Bei Tamara Anthony ging es im Kommentar um Antisemitismus - der in Deutschland von rechten und einigen Muslimen vorgebracht wird - Zurzeit hat ihr Beitrag 5375 Likes und 5178 Shares auf Facebook. Tamara Anthony nimmt keinen Bezug auf den "Aufstand der Anständigen", aber sie kommentiert das ursprüngliche Thema, den Antisemitismus. Wer ihr zuhört, kann den Appell an die Anständigen am Ende ihres Kommentars wahrnehmen. Es geht darum den Antisemiten die Grenzen von Meinungsäußerung und Kriminalität aufzuzeigen.

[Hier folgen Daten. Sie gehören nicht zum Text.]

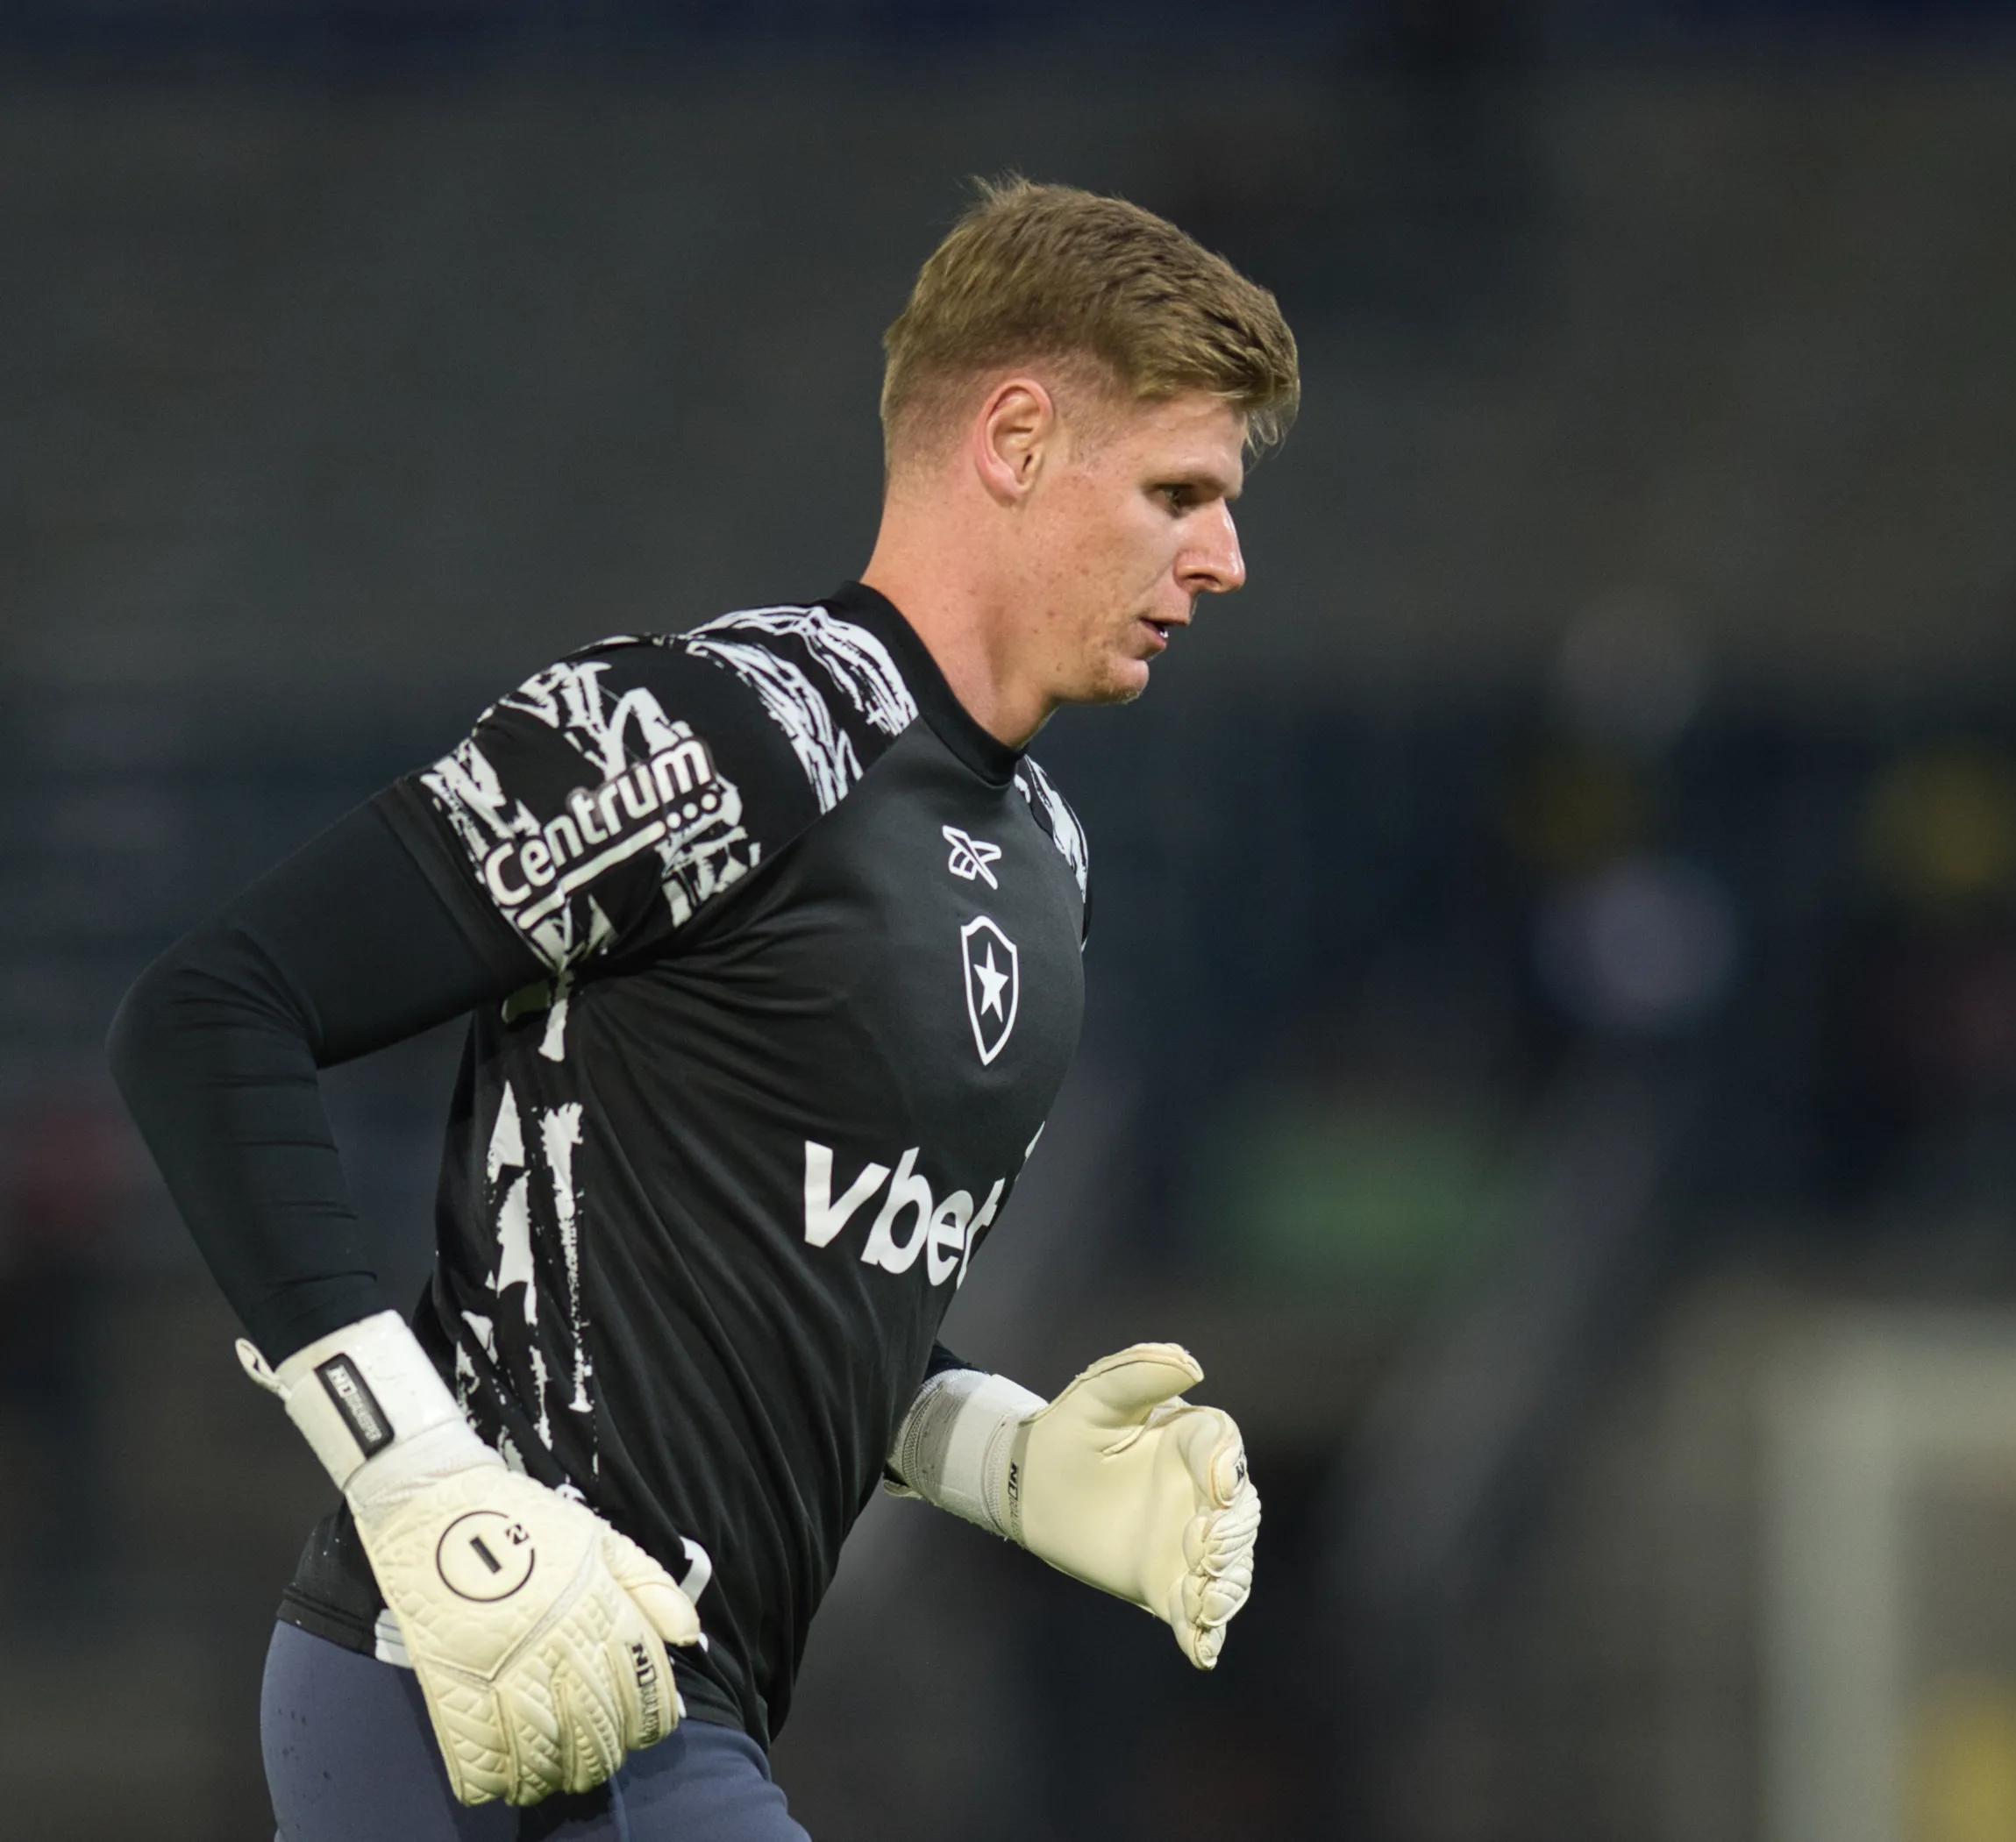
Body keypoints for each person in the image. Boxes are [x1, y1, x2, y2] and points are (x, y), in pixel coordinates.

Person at [109, 177, 1296, 1840]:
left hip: (670, 1719)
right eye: (1181, 490)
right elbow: (208, 1014)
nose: (1228, 557)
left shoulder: (1049, 860)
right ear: (1017, 440)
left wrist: (1012, 1467)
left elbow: (777, 1291)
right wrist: (418, 1478)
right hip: (474, 1693)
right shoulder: (729, 728)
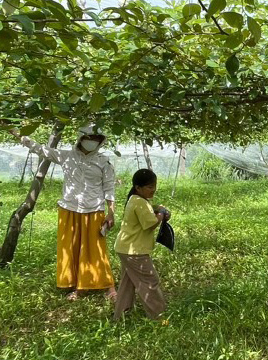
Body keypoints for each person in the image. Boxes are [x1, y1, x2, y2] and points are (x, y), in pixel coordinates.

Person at [15, 124, 117, 300]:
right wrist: (16, 133)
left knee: (96, 249)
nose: (92, 142)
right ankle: (80, 285)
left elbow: (109, 188)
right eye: (89, 138)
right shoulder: (66, 156)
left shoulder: (103, 161)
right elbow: (40, 149)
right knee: (72, 247)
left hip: (94, 209)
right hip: (69, 209)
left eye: (96, 139)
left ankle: (108, 286)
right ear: (81, 138)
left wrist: (111, 212)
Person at [112, 168, 169, 322]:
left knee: (127, 283)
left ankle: (120, 316)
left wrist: (157, 209)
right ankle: (160, 317)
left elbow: (147, 211)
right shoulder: (140, 202)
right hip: (134, 251)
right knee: (150, 281)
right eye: (149, 187)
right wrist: (161, 215)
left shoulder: (134, 199)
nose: (153, 190)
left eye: (154, 186)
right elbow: (150, 224)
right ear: (138, 187)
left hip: (125, 248)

Anja Reschkes letzter Kommentar, nimmt das Motiv "Aufstand der Anständigen" ausdrücklich auf, aber sie ändert die Gruppe der Opfer von Hasskommentaren und gewaltsamen Übergriffen - es geht um Fremdenfeindlichkeit gegen Flüchtlinge im Gegensatz zu den vielen Menschen die Willkommenskultur leben, indem sie sich auch ehrenamtlich engagieren. (Zurzeit 185.441 mal geliked und 199.431 mal geteilt - beide Zahlen immer noch steigend). Zu dem ursprünglichen Kommentar, gibt es noch eine Nachschau - Reaktionen auf Tagesthemen-Kommentar.
Für Anja Reschke ist es klar, dass es sich bei den Rechtsradikal Motivierten Übergriffen und Hass-Kommentaren um einen Gruppen-dynamischen Prozess handelt, der unterbrochen werden muss. Ihre Vorschläge:
  • Strafverfolgung - Die Anständigen geben der Polizei Hinweise auf Gesetzesverstöße und Beweismaterial.
  • Öffentlich an den Pranger stellen - Die Anständigen berichten öffentlich - zum Beispiel bei Facebook über Gesetzesverstöße.
Beides geschieht bereits - und ich denke es wird mit der Zeit auch gelingen, diesen Prozess der gegenseitigen Radikalisierung bei Facebook usw. zu stoppen. Wer will schon ein Kanzler krakeelen hören: "Gebt mir vier Jahre Zeit, und ihr werdet Deutschland nicht wiedererkennen!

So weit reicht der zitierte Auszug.